山田泰広教授、遺伝子の変異によらないがん化の仕組みを解明:iPS細胞技術の応用
2014年2月17日

山田 泰広 教授
大西紘太郎大学院生(京都大学CiRA/岐阜大学大学院)、蝉克憲研究員(京都大学CiRA/iCeMS)、山田泰広教授(京都大学CiRA/iCeMS/JSTきがけらの研究グループは、生体内で細胞を不十分な形で初期化すると、エピゲノムの状態が変化し、がんの形成を促すことを見出しました。この研究成果は2014年2月13日(米国時間)に米国科学誌「Cell」で公開されます。
ポイント
- マウス体内で初期化因子を一時的に働かせることで、がん形成のモデルを作製した。
- モデルマウスで発生させた腎臓がんは、腎芽腫と似た特徴を示した。
- モデルマウスで生じたがん細胞では、エピゲノムが変化していた。
- がん細胞を完全に初期化したところ、正常な腎細胞を形成した。
概要
iPS細胞とがん細胞は無限に増殖する能力を持つという点で、共通の性質を持っています。しかし、がんは遺伝子の変異が積み重なって生じるとされていますが、体細胞を初期化してiPS細胞が生まれる際には遺伝子が変異する必要はありません。そこで、マウスの体内で一時的に初期化因子(Oct3/4, Sox2, Klf4, c-Myc)を働かせ、不十分な初期化を起こしたところ、DNAのメチル化パターン(エピゲノム)が大きく変化し、さまざまな組織で腫瘍が生じました。腎臓でこのようにして生じた腫瘍は、小児腎臓がんとして一般的な腎芽腫と組織学的・分子生物学的特徴が似ていました。この腫瘍の細胞を調べたところ、遺伝子の変異は見つからず、エピゲノムの状態が変化し、多能性幹細胞と似たパターンに変わっていることが明らかとなりました。また、腫瘍の細胞を初期化したiPS細胞からは正常な腎細胞が作られることを示しました。これらの結果から、エピゲノムの制御が、特定のタイプのがんで、腫瘍形成を促進する可能性が示されました。
また、今回の研究ではゲノムの変異を起こさずにエピゲノムの状態を制御する手法としてiPS細胞の技術を利用しました。このようにiPS細胞技術を利用することで、疾患研究に新しい観点をもたらすことが期待できます。

====================

*演習のねらい*. 抜粋のうち、「山田泰広教授、遺伝子の変異によらないがん化の仕組みを解明:iPS細胞技術の応用」から下って「- モデルマウスで生じたがん細胞では、エピゲノムが変化していた。」までの部分を、一字も変えずにすべて出力すること。

====================

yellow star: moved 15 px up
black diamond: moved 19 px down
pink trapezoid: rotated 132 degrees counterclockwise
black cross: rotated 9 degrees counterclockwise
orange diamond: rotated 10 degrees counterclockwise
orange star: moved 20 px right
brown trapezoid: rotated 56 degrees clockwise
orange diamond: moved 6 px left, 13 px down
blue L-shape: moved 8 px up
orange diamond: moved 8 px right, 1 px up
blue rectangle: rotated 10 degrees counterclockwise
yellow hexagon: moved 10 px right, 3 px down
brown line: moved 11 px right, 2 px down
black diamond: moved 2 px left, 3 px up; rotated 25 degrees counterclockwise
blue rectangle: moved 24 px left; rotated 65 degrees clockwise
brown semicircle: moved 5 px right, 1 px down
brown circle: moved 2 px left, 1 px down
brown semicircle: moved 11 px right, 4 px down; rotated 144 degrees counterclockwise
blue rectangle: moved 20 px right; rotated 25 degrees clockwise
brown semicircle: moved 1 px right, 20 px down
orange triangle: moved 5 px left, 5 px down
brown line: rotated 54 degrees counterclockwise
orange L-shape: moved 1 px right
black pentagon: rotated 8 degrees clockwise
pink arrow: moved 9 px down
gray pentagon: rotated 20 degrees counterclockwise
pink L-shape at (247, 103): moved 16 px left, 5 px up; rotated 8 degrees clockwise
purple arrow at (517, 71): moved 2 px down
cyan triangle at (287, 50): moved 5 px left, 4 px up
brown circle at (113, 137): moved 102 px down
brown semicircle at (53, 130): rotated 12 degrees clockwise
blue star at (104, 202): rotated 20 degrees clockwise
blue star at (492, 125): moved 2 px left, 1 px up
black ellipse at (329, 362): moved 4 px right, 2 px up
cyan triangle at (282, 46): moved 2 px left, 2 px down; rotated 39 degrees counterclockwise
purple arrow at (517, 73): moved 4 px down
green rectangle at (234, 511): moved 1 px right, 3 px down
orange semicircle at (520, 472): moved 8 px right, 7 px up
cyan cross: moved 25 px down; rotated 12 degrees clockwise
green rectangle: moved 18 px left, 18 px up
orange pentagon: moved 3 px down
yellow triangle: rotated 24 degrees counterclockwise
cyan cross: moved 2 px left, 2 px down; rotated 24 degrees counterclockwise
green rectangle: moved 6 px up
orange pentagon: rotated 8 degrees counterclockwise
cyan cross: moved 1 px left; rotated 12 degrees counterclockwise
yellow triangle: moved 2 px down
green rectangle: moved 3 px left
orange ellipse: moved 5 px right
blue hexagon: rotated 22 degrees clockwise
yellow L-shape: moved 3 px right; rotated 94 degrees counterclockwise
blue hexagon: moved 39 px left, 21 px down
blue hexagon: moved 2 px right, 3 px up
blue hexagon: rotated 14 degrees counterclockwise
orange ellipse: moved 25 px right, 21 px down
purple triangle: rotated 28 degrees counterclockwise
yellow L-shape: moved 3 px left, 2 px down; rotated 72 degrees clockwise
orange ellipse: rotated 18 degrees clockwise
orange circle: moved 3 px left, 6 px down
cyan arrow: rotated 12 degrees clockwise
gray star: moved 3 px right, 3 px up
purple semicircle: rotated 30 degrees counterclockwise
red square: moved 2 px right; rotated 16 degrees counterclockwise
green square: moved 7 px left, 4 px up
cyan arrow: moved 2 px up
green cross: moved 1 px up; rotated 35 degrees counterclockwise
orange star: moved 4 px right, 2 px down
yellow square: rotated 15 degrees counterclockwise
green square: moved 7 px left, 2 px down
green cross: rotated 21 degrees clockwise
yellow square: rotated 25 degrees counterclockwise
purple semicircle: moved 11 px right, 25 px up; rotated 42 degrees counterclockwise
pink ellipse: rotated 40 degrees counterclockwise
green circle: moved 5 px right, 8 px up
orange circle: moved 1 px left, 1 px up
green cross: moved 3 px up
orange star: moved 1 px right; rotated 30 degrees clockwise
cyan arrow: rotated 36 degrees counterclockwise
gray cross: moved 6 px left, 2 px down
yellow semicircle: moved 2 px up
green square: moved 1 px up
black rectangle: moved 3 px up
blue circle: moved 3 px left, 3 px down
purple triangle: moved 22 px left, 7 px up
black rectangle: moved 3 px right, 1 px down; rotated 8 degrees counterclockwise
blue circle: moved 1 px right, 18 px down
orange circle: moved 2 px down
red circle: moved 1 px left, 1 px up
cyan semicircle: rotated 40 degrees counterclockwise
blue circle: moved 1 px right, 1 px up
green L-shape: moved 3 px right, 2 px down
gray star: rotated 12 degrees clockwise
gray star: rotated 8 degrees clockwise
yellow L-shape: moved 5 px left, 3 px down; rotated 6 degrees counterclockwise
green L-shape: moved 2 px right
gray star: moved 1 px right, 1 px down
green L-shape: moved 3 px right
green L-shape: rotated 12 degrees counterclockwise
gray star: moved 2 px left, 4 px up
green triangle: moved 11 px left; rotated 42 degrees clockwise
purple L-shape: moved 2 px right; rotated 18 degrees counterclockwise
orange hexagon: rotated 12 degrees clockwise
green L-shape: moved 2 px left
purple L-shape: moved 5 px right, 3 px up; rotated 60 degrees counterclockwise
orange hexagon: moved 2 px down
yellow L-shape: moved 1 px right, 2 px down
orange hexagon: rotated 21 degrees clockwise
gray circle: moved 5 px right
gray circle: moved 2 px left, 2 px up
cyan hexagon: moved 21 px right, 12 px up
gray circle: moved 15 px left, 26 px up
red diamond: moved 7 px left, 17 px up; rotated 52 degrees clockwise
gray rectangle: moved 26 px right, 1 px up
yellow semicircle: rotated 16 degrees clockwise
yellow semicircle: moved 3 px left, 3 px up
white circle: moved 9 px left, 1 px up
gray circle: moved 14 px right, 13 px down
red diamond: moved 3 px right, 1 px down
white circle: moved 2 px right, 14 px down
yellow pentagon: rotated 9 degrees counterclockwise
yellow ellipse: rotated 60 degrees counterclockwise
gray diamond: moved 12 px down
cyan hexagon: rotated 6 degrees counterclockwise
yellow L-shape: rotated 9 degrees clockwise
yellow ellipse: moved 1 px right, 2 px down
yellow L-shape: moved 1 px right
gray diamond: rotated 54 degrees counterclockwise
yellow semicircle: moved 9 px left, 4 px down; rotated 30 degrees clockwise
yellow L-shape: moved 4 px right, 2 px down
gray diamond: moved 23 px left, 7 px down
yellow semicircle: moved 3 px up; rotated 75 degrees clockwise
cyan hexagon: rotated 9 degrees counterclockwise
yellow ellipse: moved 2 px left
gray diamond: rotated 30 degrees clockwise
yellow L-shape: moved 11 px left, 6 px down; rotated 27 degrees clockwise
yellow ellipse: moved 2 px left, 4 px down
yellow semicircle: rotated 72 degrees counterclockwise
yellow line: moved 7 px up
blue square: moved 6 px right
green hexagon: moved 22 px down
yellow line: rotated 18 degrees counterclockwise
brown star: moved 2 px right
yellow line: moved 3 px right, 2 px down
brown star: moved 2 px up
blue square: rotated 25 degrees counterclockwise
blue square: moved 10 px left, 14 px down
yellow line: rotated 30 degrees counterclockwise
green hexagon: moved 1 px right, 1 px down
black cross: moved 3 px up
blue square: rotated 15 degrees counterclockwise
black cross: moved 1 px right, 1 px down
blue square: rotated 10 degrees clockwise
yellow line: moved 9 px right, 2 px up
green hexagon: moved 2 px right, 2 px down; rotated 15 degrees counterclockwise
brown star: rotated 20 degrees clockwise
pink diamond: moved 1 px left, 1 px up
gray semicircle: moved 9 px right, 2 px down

====================

*演習の解答*.
山田泰広教授、遺伝子の変異によらないがん化の仕組みを解明:iPS細胞技術の応用
2014年2月17日

山田 泰広 教授
大西紘太郎大学院生(京都大学CiRA/岐阜大学大学院)、蝉克憲研究員(京都大学CiRA/iCeMS)、山田泰広教授(京都大学CiRA/iCeMS/JSTきがけらの研究グループは、生体内で細胞を不十分な形で初期化すると、エピゲノムの状態が変化し、がんの形成を促すことを見出しました。この研究成果は2014年2月13日(米国時間)に米国科学誌「Cell」で公開されます。
ポイント
- マウス体内で初期化因子を一時的に働かせることで、がん形成のモデルを作製した。
- モデルマウスで発生させた腎臓がんは、腎芽腫と似た特徴を示した。
- モデルマウスで生じたがん細胞では、エピゲノムが変化していた。